Moore’s Crossing the Chasm is all about making the transition from these early adopter clients to a more mainstream audience who need different things and are moved by different messages. But we’ve worked with a handful of cases where the first one or two wins were the only wins in sight. In each case, the company, convinced by early success that they’ve got everything right, found it extremely hard to re-focus on the more common buyers: risk-averse people who need a lot more hand-holding and an easier-to-buy product
Also in each case, the vision itself was the problem. Not that it was wrong (usually it was simply ahead of its time) but that most buyers don’t want exciting new visions. They want specific problems solved. The early champions validated the entire vision, so that’s what the company continued to sell. They then waited forever for the next big win, getting bogged down in two-year sales cycles with prospects who look just like the early wins, but are fundamentally different.

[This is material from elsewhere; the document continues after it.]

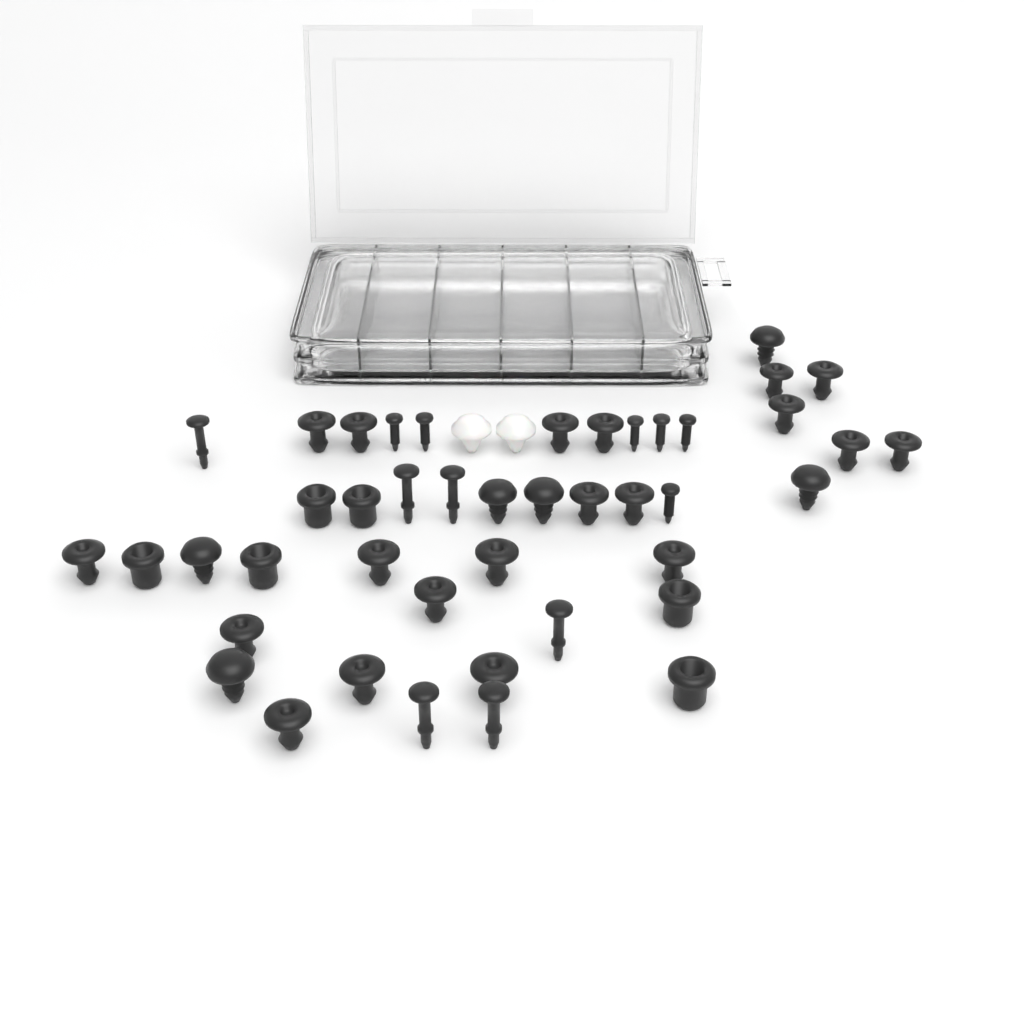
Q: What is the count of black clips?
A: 38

Often, the answer is to downplay the vision a bit and break the product up into bite-sized applications. It’s painful, but it can spell the difference between getting customers to fund growth instead of needing lots of early stage investment capital (and the dilution it brings).
Early on, getting twenty $10k wins may actually be better than bagging that $200k elephant. They don’t trample your product development roadmap to suit their specific needs; the sales cycles are shorter; and the sales model is more replicable and scalable — it’s a foundation you can build a business on. One client, Sarah Haskell at Portrait Software liked to call these ‘pointy apps’ to differentiate them from the big, platform sell.
The right balance is to have a vision that underpins the smaller applications and puts them in context. And a set of apps that validate the vision.
No one would say you should turn down the big early wins. Just beware of being lured into the rocks by expecting more buyers to be just like the early ones.